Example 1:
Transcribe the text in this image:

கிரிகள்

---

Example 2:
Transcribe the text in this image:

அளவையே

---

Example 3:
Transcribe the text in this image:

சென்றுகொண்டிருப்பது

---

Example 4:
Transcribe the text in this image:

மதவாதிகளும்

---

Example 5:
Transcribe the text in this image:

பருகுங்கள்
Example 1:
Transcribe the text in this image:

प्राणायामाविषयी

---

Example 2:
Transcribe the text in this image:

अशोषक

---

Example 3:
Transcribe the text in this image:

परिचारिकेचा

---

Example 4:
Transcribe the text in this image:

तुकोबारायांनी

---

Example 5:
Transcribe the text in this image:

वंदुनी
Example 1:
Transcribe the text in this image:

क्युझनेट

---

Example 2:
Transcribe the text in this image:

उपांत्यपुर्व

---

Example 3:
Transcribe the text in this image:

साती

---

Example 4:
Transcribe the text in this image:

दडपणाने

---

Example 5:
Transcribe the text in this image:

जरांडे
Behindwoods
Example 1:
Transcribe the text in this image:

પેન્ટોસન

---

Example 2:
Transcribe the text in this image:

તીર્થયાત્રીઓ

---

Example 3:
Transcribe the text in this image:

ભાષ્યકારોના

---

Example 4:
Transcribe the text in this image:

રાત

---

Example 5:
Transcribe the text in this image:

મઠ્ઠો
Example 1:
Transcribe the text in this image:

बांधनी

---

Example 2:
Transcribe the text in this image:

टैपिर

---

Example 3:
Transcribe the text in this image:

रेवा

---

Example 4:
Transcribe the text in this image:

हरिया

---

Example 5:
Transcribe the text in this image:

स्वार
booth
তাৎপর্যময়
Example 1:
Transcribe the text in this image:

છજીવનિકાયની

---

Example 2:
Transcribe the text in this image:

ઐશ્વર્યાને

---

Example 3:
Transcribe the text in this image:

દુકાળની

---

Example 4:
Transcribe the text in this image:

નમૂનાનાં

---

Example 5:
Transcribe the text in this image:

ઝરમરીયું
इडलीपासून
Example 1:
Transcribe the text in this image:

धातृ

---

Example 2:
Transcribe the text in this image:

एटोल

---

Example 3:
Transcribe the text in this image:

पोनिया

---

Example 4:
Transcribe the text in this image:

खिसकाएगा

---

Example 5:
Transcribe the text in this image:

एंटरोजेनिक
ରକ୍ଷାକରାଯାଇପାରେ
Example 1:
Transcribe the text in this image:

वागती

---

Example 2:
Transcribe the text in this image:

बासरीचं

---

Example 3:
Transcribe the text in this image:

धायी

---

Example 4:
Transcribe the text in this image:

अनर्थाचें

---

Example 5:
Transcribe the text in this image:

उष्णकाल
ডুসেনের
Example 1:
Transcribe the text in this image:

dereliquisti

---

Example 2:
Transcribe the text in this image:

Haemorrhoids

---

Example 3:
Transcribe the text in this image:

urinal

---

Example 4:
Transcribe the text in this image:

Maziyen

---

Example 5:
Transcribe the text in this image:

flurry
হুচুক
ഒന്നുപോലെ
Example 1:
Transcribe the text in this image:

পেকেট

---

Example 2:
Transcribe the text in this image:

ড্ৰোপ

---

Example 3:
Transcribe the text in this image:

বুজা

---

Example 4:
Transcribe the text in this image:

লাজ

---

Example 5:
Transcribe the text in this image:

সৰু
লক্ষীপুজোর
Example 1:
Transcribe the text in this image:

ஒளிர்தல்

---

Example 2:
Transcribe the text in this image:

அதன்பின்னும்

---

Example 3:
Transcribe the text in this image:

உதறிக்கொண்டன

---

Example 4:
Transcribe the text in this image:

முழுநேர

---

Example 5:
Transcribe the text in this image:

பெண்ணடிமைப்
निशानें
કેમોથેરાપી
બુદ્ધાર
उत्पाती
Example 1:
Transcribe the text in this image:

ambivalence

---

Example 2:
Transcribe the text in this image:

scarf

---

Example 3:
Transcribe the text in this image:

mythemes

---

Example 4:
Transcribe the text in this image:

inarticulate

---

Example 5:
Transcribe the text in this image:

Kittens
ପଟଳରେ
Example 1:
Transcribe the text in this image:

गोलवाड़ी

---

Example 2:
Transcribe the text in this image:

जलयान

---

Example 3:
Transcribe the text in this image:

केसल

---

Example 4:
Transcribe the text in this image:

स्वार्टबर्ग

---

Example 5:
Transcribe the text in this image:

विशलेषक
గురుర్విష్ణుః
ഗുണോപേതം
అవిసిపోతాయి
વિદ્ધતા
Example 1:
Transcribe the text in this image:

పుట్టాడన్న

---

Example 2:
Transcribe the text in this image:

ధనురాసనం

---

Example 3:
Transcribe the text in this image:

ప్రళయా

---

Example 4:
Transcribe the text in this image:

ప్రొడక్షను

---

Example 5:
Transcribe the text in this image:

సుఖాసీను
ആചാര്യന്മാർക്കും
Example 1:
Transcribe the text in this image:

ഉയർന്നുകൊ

▶ **Your assignment**
Print out an identical copy of the whole listing.

▶ **Worked solution**
Example 1:
Transcribe the text in this image:

கிரிகள்

---

Example 2:
Transcribe the text in this image:

அளவையே

---

Example 3:
Transcribe the text in this image:

சென்றுகொண்டிருப்பது

---

Example 4:
Transcribe the text in this image:

மதவாதிகளும்

---

Example 5:
Transcribe the text in this image:

பருகுங்கள்
Example 1:
Transcribe the text in this image:

प्राणायामाविषयी

---

Example 2:
Transcribe the text in this image:

अशोषक

---

Example 3:
Transcribe the text in this image:

परिचारिकेचा

---

Example 4:
Transcribe the text in this image:

तुकोबारायांनी

---

Example 5:
Transcribe the text in this image:

वंदुनी
Example 1:
Transcribe the text in this image:

क्युझनेट

---

Example 2:
Transcribe the text in this image:

उपांत्यपुर्व

---

Example 3:
Transcribe the text in this image:

साती

---

Example 4:
Transcribe the text in this image:

दडपणाने

---

Example 5:
Transcribe the text in this image:

जरांडे
Behindwoods
Example 1:
Transcribe the text in this image:

પેન્ટોસન

---

Example 2:
Transcribe the text in this image:

તીર્થયાત્રીઓ

---

Example 3:
Transcribe the text in this image:

ભાષ્યકારોના

---

Example 4:
Transcribe the text in this image:

રાત

---

Example 5:
Transcribe the text in this image:

મઠ્ઠો
Example 1:
Transcribe the text in this image:

बांधनी

---

Example 2:
Transcribe the text in this image:

टैपिर

---

Example 3:
Transcribe the text in this image:

रेवा

---

Example 4:
Transcribe the text in this image:

हरिया

---

Example 5:
Transcribe the text in this image:

स्वार
booth
তাৎপর্যময়
Example 1:
Transcribe the text in this image:

છજીવનિકાયની

---

Example 2:
Transcribe the text in this image:

ઐશ્વર્યાને

---

Example 3:
Transcribe the text in this image:

દુકાળની

---

Example 4:
Transcribe the text in this image:

નમૂનાનાં

---

Example 5:
Transcribe the text in this image:

ઝરમરીયું
इडलीपासून
Example 1:
Transcribe the text in this image:

धातृ

---

Example 2:
Transcribe the text in this image:

एटोल

---

Example 3:
Transcribe the text in this image:

पोनिया

---

Example 4:
Transcribe the text in this image:

खिसकाएगा

---

Example 5:
Transcribe the text in this image:

एंटरोजेनिक
ରକ୍ଷାକରାଯାଇପାରେ
Example 1:
Transcribe the text in this image:

वागती

---

Example 2:
Transcribe the text in this image:

बासरीचं

---

Example 3:
Transcribe the text in this image:

धायी

---

Example 4:
Transcribe the text in this image:

अनर्थाचें

---

Example 5:
Transcribe the text in this image:

उष्णकाल
ডুসেনের
Example 1:
Transcribe the text in this image:

dereliquisti

---

Example 2:
Transcribe the text in this image:

Haemorrhoids

---

Example 3:
Transcribe the text in this image:

urinal

---

Example 4:
Transcribe the text in this image:

Maziyen

---

Example 5:
Transcribe the text in this image:

flurry
হুচুক
ഒന്നുപോലെ
Example 1:
Transcribe the text in this image:

পেকেট

---

Example 2:
Transcribe the text in this image:

ড্ৰোপ

---

Example 3:
Transcribe the text in this image:

বুজা

---

Example 4:
Transcribe the text in this image:

লাজ

---

Example 5:
Transcribe the text in this image:

সৰু
লক্ষীপুজোর
Example 1:
Transcribe the text in this image:

ஒளிர்தல்

---

Example 2:
Transcribe the text in this image:

அதன்பின்னும்

---

Example 3:
Transcribe the text in this image:

உதறிக்கொண்டன

---

Example 4:
Transcribe the text in this image:

முழுநேர

---

Example 5:
Transcribe the text in this image:

பெண்ணடிமைப்
निशानें
કેમોથેરાપી
બુદ્ધાર
उत्पाती
Example 1:
Transcribe the text in this image:

ambivalence

---

Example 2:
Transcribe the text in this image:

scarf

---

Example 3:
Transcribe the text in this image:

mythemes

---

Example 4:
Transcribe the text in this image:

inarticulate

---

Example 5:
Transcribe the text in this image:

Kittens
ପଟଳରେ
Example 1:
Transcribe the text in this image:

गोलवाड़ी

---

Example 2:
Transcribe the text in this image:

जलयान

---

Example 3:
Transcribe the text in this image:

केसल

---

Example 4:
Transcribe the text in this image:

स्वार्टबर्ग

---

Example 5:
Transcribe the text in this image:

विशलेषक
గురుర్విష్ణుః
ഗുണോപേതം
అవిసిపోతాయి
વિદ્ધતા
Example 1:
Transcribe the text in this image:

పుట్టాడన్న

---

Example 2:
Transcribe the text in this image:

ధనురాసనం

---

Example 3:
Transcribe the text in this image:

ప్రళయా

---

Example 4:
Transcribe the text in this image:

ప్రొడక్షను

---

Example 5:
Transcribe the text in this image:

సుఖాసీను
ആചാര്യന്മാർക്കും
Example 1:
Transcribe the text in this image:

ഉയർന്നുകൊ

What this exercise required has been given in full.